Source records:

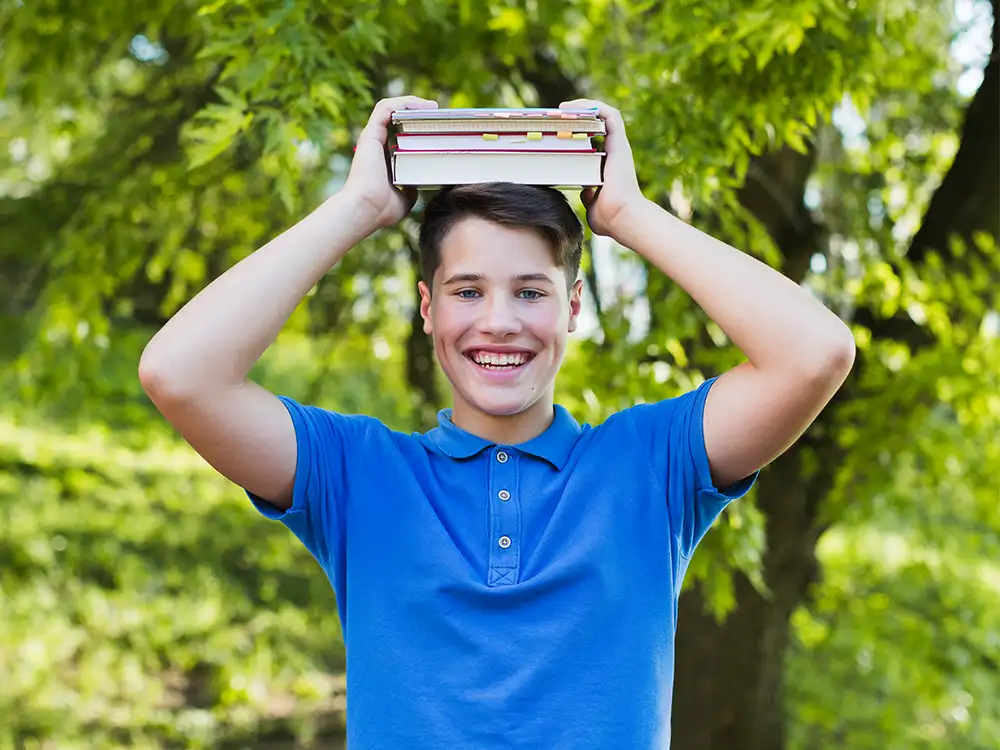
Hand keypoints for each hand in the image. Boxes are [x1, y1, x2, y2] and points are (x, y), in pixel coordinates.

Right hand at [344, 95, 437, 229]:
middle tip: (439, 113)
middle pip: (396, 117)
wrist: (366, 209)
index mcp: (384, 158)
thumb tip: (419, 187)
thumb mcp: (404, 199)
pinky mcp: (371, 133)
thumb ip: (411, 190)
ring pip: (390, 108)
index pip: (399, 134)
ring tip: (432, 106)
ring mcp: (373, 138)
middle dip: (417, 111)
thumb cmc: (382, 210)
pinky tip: (421, 105)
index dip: (417, 127)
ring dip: (412, 103)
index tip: (437, 127)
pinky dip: (403, 102)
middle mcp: (377, 145)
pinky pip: (386, 107)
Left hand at [560, 99, 645, 238]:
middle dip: (577, 117)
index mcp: (606, 166)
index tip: (558, 131)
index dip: (577, 133)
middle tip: (555, 117)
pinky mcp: (620, 143)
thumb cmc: (609, 218)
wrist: (621, 217)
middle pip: (596, 125)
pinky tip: (575, 105)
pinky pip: (610, 115)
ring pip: (604, 116)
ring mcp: (618, 147)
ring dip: (584, 107)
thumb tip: (585, 195)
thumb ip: (589, 198)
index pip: (593, 142)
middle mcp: (614, 153)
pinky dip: (594, 106)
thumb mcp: (593, 205)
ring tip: (562, 108)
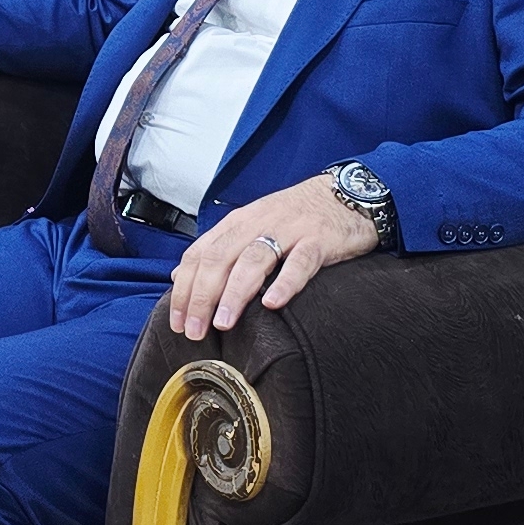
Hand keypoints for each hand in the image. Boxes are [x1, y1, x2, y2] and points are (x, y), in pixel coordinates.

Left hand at [167, 173, 381, 340]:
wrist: (346, 194)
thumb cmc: (296, 216)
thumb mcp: (251, 226)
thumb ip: (218, 248)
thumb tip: (180, 275)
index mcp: (238, 223)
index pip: (200, 254)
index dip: (184, 288)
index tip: (176, 320)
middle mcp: (258, 223)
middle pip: (220, 258)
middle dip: (202, 296)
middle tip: (194, 329)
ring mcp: (289, 230)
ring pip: (254, 260)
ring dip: (235, 293)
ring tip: (224, 323)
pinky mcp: (319, 240)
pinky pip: (300, 262)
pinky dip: (285, 282)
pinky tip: (273, 303)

§ Task objective
Excluding the pictures, reproduce every entry exactly as given.

§ Solution to this task
Hand keypoints for each hand in the image. Boxes are [x1, y1, x2, y2] and points are (x, y), in pixel coordinates.

Right hand at [344, 95, 437, 229]:
middle tip: (439, 113)
middle pip: (396, 117)
wrist: (366, 209)
index mcp: (384, 158)
thumb tip: (419, 187)
thumb mcp: (404, 199)
pinky mcp: (371, 133)
thumb ip: (411, 190)
ring pip: (390, 108)
index pip: (399, 134)
ring tip: (432, 106)
ring mcp: (373, 138)
middle dip: (417, 111)
thumb cmc: (382, 210)
pinky tip: (421, 105)
index dip: (417, 127)
ring dip: (412, 103)
index tip: (437, 127)
pinky dip: (403, 102)
middle mcp: (377, 145)
pinky pip: (386, 107)
Left hand at [560, 99, 645, 238]:
middle dip: (577, 117)
index mcp: (606, 166)
index tip: (558, 131)
index dip: (577, 133)
middle tip: (555, 117)
pinky mcp: (620, 143)
thumb cmc: (609, 218)
wrist: (621, 217)
middle pip: (596, 125)
pinky tip: (575, 105)
pinky pip: (610, 115)
ring pip: (604, 116)
ring mcp: (618, 147)
ring dip: (584, 107)
thumb tip: (585, 195)
thumb ip: (589, 198)
index pip: (593, 142)
middle mcp: (614, 153)
pinky dip: (594, 106)
thumb mcp: (593, 205)
ring tip: (562, 108)
Hand keypoints for each hand in the image. Boxes are [x1, y1, x2, y2] and points are (x, y), in pixel coordinates.

Left hand at [167, 173, 381, 340]:
wrist: (346, 194)
thumb cmc: (296, 216)
thumb mcp: (251, 226)
thumb ip: (218, 248)
thumb tip: (180, 275)
index mcp: (238, 223)
index pip: (200, 254)
index dip: (184, 288)
index tip: (176, 320)
middle mcp: (258, 223)
middle pip: (220, 258)
middle dip: (202, 296)
middle tip: (194, 329)
ring mcp: (289, 230)
ring pip: (254, 260)
ring dip: (235, 293)
ring tip: (224, 323)
pinky mcp: (319, 240)
pinky pip: (300, 262)
pinky dip: (285, 282)
pinky tip: (273, 303)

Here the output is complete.